Collected data
-*-*-

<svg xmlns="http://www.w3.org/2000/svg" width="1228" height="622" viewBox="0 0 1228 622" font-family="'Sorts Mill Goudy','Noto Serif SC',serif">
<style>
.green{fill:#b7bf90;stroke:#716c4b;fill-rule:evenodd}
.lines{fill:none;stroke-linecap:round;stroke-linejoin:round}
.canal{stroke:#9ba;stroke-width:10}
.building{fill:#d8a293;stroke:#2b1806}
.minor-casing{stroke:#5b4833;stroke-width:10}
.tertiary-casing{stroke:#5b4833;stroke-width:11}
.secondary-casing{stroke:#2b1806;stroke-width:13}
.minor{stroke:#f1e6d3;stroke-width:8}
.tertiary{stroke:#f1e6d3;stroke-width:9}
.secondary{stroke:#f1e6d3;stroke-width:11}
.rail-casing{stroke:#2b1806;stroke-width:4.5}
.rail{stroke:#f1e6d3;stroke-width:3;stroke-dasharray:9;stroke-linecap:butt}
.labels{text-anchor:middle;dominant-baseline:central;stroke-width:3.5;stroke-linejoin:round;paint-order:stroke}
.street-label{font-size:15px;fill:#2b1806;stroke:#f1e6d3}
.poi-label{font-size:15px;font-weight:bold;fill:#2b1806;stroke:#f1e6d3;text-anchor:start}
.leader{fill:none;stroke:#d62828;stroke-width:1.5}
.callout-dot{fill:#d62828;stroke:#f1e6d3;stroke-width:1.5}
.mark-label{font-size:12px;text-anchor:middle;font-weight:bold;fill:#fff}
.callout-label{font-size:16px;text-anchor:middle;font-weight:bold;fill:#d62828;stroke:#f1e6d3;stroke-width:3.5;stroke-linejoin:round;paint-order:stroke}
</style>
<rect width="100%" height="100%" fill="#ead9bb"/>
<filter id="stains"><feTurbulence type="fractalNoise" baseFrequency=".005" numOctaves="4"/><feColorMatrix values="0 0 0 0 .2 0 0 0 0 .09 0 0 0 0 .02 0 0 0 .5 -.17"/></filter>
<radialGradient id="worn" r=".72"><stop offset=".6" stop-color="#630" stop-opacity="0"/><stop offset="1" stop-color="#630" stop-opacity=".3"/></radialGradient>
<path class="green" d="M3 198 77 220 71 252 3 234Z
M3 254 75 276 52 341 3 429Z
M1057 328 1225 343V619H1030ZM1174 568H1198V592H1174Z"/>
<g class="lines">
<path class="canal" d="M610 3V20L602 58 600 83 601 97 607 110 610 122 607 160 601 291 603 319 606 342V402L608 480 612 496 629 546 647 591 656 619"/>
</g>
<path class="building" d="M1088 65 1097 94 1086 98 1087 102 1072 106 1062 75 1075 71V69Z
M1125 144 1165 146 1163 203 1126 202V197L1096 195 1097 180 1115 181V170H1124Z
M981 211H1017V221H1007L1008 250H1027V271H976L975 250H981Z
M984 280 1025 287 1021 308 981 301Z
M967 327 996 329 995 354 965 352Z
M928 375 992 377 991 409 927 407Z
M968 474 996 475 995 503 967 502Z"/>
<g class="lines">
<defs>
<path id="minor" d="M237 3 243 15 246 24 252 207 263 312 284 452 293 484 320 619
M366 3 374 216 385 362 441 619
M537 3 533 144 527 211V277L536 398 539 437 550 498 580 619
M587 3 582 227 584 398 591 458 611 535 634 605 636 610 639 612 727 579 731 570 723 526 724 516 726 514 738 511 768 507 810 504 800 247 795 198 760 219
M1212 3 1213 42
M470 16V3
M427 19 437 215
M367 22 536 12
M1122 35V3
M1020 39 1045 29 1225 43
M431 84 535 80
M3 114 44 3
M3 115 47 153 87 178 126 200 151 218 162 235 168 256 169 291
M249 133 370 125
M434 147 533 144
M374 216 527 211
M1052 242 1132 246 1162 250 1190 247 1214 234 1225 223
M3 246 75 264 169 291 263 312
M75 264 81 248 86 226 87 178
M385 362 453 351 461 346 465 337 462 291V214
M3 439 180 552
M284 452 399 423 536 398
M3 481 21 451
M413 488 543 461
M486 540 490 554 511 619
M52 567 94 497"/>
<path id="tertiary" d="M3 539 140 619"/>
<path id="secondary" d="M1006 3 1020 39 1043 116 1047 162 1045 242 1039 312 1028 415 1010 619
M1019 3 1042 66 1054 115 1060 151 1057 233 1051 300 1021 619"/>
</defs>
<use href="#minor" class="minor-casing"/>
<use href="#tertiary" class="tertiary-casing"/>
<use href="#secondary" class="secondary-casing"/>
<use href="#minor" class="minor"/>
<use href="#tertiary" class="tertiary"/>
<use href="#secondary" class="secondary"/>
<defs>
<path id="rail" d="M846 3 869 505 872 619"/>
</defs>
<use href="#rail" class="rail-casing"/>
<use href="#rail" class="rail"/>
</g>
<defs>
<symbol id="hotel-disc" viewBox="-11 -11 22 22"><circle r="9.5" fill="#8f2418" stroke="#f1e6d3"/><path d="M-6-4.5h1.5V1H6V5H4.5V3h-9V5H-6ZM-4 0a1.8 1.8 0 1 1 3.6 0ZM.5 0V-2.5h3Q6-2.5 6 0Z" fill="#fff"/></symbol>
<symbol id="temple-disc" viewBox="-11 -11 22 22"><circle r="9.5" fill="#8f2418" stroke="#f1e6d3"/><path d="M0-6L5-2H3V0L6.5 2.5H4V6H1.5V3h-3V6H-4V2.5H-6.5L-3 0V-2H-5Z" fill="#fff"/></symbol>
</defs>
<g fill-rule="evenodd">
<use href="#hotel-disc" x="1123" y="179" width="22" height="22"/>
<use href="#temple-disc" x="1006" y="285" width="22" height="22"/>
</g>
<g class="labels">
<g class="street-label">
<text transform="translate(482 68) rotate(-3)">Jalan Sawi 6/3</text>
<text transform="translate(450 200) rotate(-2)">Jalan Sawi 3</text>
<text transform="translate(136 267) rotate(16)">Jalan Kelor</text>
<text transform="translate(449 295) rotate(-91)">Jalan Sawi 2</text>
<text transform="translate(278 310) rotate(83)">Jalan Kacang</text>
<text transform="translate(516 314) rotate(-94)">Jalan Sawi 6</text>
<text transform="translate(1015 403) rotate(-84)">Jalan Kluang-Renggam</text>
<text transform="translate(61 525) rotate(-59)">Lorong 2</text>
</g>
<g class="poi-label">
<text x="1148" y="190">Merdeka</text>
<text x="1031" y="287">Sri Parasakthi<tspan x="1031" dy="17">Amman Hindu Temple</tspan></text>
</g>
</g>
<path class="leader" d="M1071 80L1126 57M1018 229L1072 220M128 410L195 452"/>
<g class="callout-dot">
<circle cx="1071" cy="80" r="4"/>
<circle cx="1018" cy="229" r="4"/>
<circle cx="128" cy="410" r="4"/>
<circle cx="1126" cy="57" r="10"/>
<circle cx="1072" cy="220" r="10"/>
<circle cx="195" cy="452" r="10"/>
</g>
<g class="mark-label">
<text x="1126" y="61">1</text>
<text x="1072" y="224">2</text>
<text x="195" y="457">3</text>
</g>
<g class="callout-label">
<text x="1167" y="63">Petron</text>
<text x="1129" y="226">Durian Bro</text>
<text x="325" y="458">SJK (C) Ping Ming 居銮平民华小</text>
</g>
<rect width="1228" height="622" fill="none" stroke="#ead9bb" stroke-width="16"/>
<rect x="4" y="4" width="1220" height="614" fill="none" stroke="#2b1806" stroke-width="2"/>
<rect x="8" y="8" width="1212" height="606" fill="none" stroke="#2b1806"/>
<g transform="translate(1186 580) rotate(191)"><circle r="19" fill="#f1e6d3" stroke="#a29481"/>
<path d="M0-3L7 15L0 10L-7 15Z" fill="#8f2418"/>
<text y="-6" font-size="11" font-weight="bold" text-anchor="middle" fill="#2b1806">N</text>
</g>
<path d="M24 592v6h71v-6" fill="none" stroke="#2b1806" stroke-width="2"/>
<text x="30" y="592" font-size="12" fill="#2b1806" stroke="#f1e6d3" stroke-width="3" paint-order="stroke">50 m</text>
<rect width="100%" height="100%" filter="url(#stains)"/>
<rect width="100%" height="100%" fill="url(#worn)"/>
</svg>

-*-*-

_THE PROBLEM:_ Pick from the records each line that contains the word "worn" and show it.

_TASK RESULT:_
<radialGradient id="worn" r=".72"><stop offset=".6" stop-color="#630" stop-opacity="0"/><stop offset="1" stop-color="#630" stop-opacity=".3"/></radialGradient>
<rect width="100%" height="100%" fill="url(#worn)"/>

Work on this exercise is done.